When Windows 11 was introduced with its TPM 2.0 mandate, a considerable number of otherwise functional PCs found themselves unable to upgrade. This situation has led millions to either remain on Windows 10 or seek alternative methods to bypass the requirement. Microsoft has been systematically dismantling these workarounds, and the recent move to block the product server method, while perhaps overdue, is a notable step in this ongoing effort.

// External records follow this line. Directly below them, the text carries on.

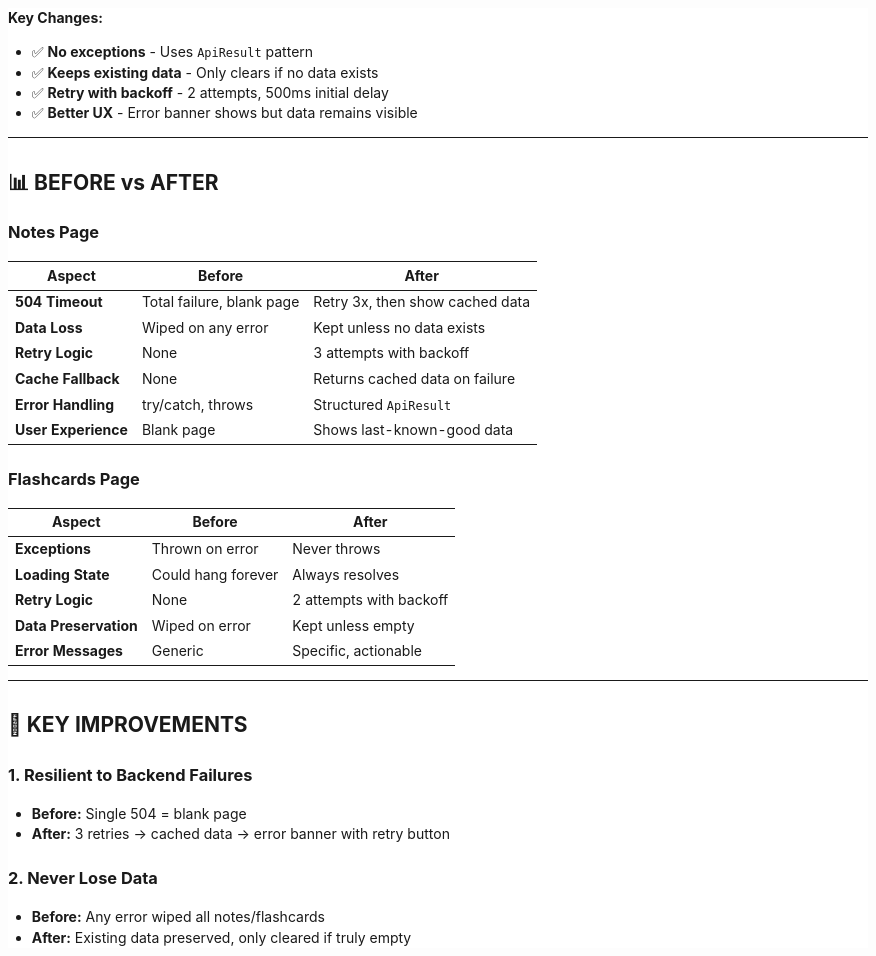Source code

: **Key Changes:**
- ✅ **No exceptions** - Uses `ApiResult` pattern
- ✅ **Keeps existing data** - Only clears if no data exists
- ✅ **Retry with backoff** - 2 attempts, 500ms initial delay
- ✅ **Better UX** - Error banner shows but data remains visible

---

## 📊 BEFORE vs AFTER

### Notes Page

| Aspect | Before | After |
|--------|--------|-------|
| **504 Timeout** | Total failure, blank page | Retry 3x, then show cached data |
| **Data Loss** | Wiped on any error | Kept unless no data exists |
| **Retry Logic** | None | 3 attempts with backoff |
| **Cache Fallback** | None | Returns cached data on failure |
| **Error Handling** | try/catch, throws | Structured `ApiResult` |
| **User Experience** | Blank page | Shows last-known-good data |

### Flashcards Page

| Aspect | Before | After |
|--------|--------|-------|
| **Exceptions** | Thrown on error | Never throws |
| **Loading State** | Could hang forever | Always resolves |
| **Retry Logic** | None | 2 attempts with backoff |
| **Data Preservation** | Wiped on error | Kept unless empty |
| **Error Messages** | Generic | Specific, actionable |

---

## 🎯 KEY IMPROVEMENTS

### 1. **Resilient to Backend Failures**
- **Before:** Single 504 = blank page
- **After:** 3 retries → cached data → error banner with retry button

### 2. **Never Lose Data**
- **Before:** Any error wiped all notes/flashcards
- **After:** Existing data preserved, only cleared if truly empty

Previously, Microsoft had implemented checks during the installation process to identify modern CPU instructions. This meant that even if users managed to circumvent the TPM 2.0 requirement, older CPUs would still prevent installation. As it stands, the new block is currently only present in the Insider program version of Windows. Users running Windows 11 on non-compliant hardware should remain unaffected for now. However, it is likely just a matter of time before this restriction is rolled out in a standard update, potentially rendering systems that relied on the product server method inoperable.
Another point of interest is whether Rufus, a popular tool for Windows installations, employs this method to bypass Secure Boot and TPM 2.0. While the specifics remain uncertain, it’s reasonable to assume that resourceful individuals will continue to discover alternative solutions to navigate the TPM dilemma. However, given Microsoft’s gradual approach to eliminating these workarounds, there may be no immediate cause for concern.